• [List of tasks]
- A) Reproduce word for word the part of the BPF JIT patch review below that lies between "Took me some" and "int emit_fineibt(u8 **pprog)", inclusive.
- B) Extend the BPF JIT patch review below, picking up right after its final line.

• [Text]
------------------------------------------------------------------------

[PATCH 2/2] x86/cfi,bpf: Fix BPF JIT call
Alexei Starovoitov
alexei.starovoitov at gmail.com
Tue Nov 21 18:18:17 PST 2023
On Mon, Nov 20, 2023 at 03:46:44PM +0100, Peter Zijlstra wrote:
> +
> +#ifdef CONFIG_CFI_CLANG
> +struct bpf_insn;
> +
> +extern unsigned int bpf_func_proto(const void *ctx,
> + const struct bpf_insn *insn);
To make it more obvious what is going on could you rename it to
__bpf_prog_runX()
and add a comment that its prototype should match exactly
bpf interpreters created by DEFINE_BPF_PROG_RUN() macro,
otherwise cfi will explode.
> +
> +__ADDRESSABLE(bpf_func_proto);
> +
> +asm (
> +" .pushsection .data..ro_after_init,\"aw\", at progbits \n"
> +" .type cfi_bpf_hash, at object \n"
> +" .globl cfi_bpf_hash \n"
> +" .p2align 2, 0x0 \n"
> +"cfi_bpf_hash: \n"
> +" .long __kcfi_typeid_bpf_func_proto \n"
Took me some time to grok this.
Cannot you use __CFI_TYPE() macro here ?
> +" .size cfi_bpf_hash, 4 \n"
> +" .popsection \n"
> +);
> +#endif
...
> +static int emit_fineibt(u8 **pprog)
> +{
> + u8 *prog = *pprog;
> +
> + EMIT_ENDBR();
> + EMIT3_off32(0x41, 0x81, 0xea, cfi_bpf_hash);
> + EMIT2(0x74, 0x07);
> + EMIT2(0x0f, 0x0b);
> + EMIT1(0x90);
> + EMIT_ENDBR_POISON();
Please add comments what this asm does. No one can read hex.
> +
> + *pprog = prog;
> + return 16;
16 means "the caller of this code will jump to endbr_poison", right?
> +}
> +
> +static int emit_kcfi(u8 **pprog)
> +{
> + u8 *prog = *pprog;
> + int offset = 5;
> +
> + EMIT1_off32(0xb8, cfi_bpf_hash);
and here too.
> +#ifdef CONFIG_CALL_PADDING
> + EMIT1(0x90);
> + EMIT1(0x90);
> + EMIT1(0x90);
> + EMIT1(0x90);
> + EMIT1(0x90);
> + EMIT1(0x90);
> + EMIT1(0x90);
> + EMIT1(0x90);
> + EMIT1(0x90);
> + EMIT1(0x90);
> + EMIT1(0x90);
> + offset += 11;
> +#endif
> + EMIT_ENDBR();
> +
> + *pprog = prog;
> + return offset;
5 or 16 would mean "jump to endbr" ?
> +}
> +
> +static int emit_cfi(u8 **pprog)
> +{
> + u8 *prog = *pprog;
> + int offset = 0;
> +
> + switch (cfi_mode) {
> + case CFI_FINEIBT:
> + offset = emit_fineibt(&prog);
> + break;
> +
> + case CFI_KCFI:
> + offset = emit_kcfi(&prog);
> + break;
> +
> + default:
> + EMIT_ENDBR();
> + break;
> + }
> +
> + *pprog = prog;
> + return offset;
> +}
> +
> /*
> * Emit x86-64 prologue code for BPF program.

------------------------------------------------------------------------

Items from a dataset
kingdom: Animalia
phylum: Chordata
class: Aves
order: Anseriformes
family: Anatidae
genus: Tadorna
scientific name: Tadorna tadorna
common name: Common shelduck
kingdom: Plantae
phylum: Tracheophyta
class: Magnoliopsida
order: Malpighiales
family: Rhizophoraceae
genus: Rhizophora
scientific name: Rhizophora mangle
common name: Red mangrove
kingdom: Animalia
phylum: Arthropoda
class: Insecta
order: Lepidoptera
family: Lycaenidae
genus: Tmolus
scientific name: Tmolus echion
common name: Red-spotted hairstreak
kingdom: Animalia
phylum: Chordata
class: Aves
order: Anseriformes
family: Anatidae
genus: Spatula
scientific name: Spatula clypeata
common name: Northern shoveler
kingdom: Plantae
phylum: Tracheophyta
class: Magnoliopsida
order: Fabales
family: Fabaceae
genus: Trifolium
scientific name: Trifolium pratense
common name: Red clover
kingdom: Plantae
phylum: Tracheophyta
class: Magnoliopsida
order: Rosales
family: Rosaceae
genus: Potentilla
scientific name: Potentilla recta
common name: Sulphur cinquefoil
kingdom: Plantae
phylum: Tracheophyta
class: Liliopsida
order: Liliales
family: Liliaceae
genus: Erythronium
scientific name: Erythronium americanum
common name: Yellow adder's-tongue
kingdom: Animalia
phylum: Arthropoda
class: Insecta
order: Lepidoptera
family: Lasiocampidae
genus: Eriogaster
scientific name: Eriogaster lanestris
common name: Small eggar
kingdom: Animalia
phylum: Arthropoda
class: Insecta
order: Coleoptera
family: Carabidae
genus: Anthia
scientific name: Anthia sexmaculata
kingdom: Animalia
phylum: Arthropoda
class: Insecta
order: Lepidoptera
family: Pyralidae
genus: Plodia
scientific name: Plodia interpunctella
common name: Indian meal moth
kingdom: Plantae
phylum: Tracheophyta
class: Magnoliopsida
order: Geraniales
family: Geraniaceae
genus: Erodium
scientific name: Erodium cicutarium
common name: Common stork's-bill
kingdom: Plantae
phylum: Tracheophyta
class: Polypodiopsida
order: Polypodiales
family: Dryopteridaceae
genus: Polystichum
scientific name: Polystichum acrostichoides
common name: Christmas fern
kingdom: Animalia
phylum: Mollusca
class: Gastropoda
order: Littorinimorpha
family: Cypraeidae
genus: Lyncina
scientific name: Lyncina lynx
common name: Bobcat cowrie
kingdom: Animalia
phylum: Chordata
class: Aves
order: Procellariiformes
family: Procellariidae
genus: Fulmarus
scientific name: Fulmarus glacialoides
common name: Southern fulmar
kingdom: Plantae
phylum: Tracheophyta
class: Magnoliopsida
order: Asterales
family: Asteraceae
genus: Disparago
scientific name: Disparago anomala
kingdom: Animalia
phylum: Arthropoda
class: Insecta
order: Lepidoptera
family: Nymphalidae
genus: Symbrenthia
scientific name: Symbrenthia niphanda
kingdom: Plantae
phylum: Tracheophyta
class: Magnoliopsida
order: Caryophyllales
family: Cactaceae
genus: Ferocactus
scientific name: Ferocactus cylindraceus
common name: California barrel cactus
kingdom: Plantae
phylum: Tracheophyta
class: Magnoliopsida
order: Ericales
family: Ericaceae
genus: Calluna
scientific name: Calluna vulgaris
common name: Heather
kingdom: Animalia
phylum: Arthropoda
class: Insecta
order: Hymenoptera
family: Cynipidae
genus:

------------------------------------------------------------------------

• [Answer list]
- A)
Took me some time to grok this.
Cannot you use __CFI_TYPE() macro here ?
> +" .size cfi_bpf_hash, 4 \n"
> +" .popsection \n"
> +);
> +#endif
...
> +static int emit_fineibt(u8 **pprog)

- B)
> * bpf_tail_call helper will skip the first X86_TAIL_CALL_OFFSET bytes
> * while jumping to another program
> */
> -static void emit_prologue(u8 **pprog, u32 stack_depth, bool ebpf_from_cbpf,
> - bool tail_call_reachable, bool is_subprog,
> - bool is_exception_cb)
> +static int emit_prologue(u8 **pprog, u32 stack_depth, bool ebpf_from_cbpf,
> + bool tail_call_reachable, bool is_subprog,
> + bool is_exception_cb)
> {
> u8 *prog = *pprog;
> + int offset;
>
> + offset = emit_cfi(&prog);
I'm not sure doing cfi_bpf_hash check in JITed code is completely solving the problem.
>From bpf_dispatcher_*_func() calling into JITed will work,
but this emit_prologue() is doing the same job for all bpf progs.
Some bpf progs call each other directly and indirectly.
bpf_dispatcher_*_func() -> JITed_BPF_A -> JITed_BPF_B.
A into B can be a direct call (which cfi doesn't care about) and
indirect via emit_bpf_tail_call_indirect()->emit_indirect_jump().
Should we care about fineibt/kcfi there too?
> /* BPF trampoline can be made to work without these nops,
> * but let's waste 5 bytes for now and optimize later
> */
> - EMIT_ENDBR();
> memcpy(prog, x86_nops[5], X86_PATCH_SIZE);
> prog += X86_PATCH_SIZE;
> if (!ebpf_from_cbpf) {
> @@ -357,6 +426,8 @@ static void emit_prologue(u8 **pprog, u3
> if (tail_call_reachable)
> EMIT1(0x50); /* push rax */
> *pprog = prog;
> +
> + return offset;
> }
>
> static int emit_patch(u8 **pprog, void *func, void *ip, u8 opcode)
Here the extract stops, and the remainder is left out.